Selected excerpt
Enabling resources in people with dementia: a qualitative study about nurses' strategies that may support a sense of coherence in people with dementia.J Clin Nurs. 2015 Nov; 24(21-22):3129-37.JC
AIMS AND OBJECTIVES
To explore nurses' strategies that may support the sense of coherence in people with dementia.
People with dementia are often described as people with no resources, people who need support from family or from healthcare personnel to function in everyday life. Despite the disease, some people still have the resources needed to cope well with parts of their lives and experience coherence. To date, no research has explored any nurses' strategies that may support the sense of coherence in people with dementia.
The design of the study is qualitative and exploratory.
Data were collected by participant observation and focus group interviews. Sixteen registered nurses from two different Norwegian nursing homes were recruited and participated in the study. Qualitative content analysis was used to analyse the data.

Provided material
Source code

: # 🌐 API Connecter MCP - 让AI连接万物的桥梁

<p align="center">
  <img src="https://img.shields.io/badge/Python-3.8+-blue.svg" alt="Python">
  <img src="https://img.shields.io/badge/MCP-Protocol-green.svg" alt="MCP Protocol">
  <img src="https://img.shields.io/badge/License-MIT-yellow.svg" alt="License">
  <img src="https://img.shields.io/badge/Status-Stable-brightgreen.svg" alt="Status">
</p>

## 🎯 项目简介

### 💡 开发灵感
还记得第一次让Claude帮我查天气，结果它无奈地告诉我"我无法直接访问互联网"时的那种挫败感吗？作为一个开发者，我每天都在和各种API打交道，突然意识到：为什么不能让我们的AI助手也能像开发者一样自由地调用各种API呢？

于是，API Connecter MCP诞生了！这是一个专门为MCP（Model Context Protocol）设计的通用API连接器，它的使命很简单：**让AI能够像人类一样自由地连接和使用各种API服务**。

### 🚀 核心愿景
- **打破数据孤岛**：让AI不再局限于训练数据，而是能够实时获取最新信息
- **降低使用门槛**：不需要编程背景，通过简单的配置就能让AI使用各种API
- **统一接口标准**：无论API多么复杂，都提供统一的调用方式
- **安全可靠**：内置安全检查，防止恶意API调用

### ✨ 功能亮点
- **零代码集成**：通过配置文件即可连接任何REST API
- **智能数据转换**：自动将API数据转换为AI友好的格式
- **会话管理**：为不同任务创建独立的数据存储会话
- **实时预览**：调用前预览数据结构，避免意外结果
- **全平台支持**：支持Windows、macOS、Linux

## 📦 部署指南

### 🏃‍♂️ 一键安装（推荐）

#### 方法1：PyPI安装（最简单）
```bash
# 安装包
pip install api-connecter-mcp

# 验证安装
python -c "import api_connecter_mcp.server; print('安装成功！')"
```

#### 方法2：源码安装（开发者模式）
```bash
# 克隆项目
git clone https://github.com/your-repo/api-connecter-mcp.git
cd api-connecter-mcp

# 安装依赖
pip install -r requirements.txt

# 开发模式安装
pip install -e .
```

Instructions to follow
Continue the abstract on nurses' strategies for supporting a sense of coherence in people with dementia, starting after its last sentence. The data have no connection to the abstract on nursing strategies in dementia care.

Result of the exercise
The empirical material consisted of field notes from participant observation and transcripts from focus group interviews. Three generic categories were identified as strategies that may support sense of coherence in people with dementia: 'Finding and nurturing the individual's resources', 'Customising meaningful activities' and 'Finding creative solutions'. These categories were identified as strategies that may support and possibly enhance the sense of coherence in people with dementia.
The findings provide an empirical base for assuming that with support and help from nurses, people with dementia may experience and strengthen their sense of coherence, therefore, the nurses need to be aware of the activities that may support and possibly enhance the sense of coherence in people with dementia.
RELEVANCE TO CLINICAL PRACTICE
Despite the contextual limitations, this study highlights the need to identify and nurture resources in people with dementia, thus supporting their sense of coherence. The findings may contribute in enhancing the quality of care for people with dementia.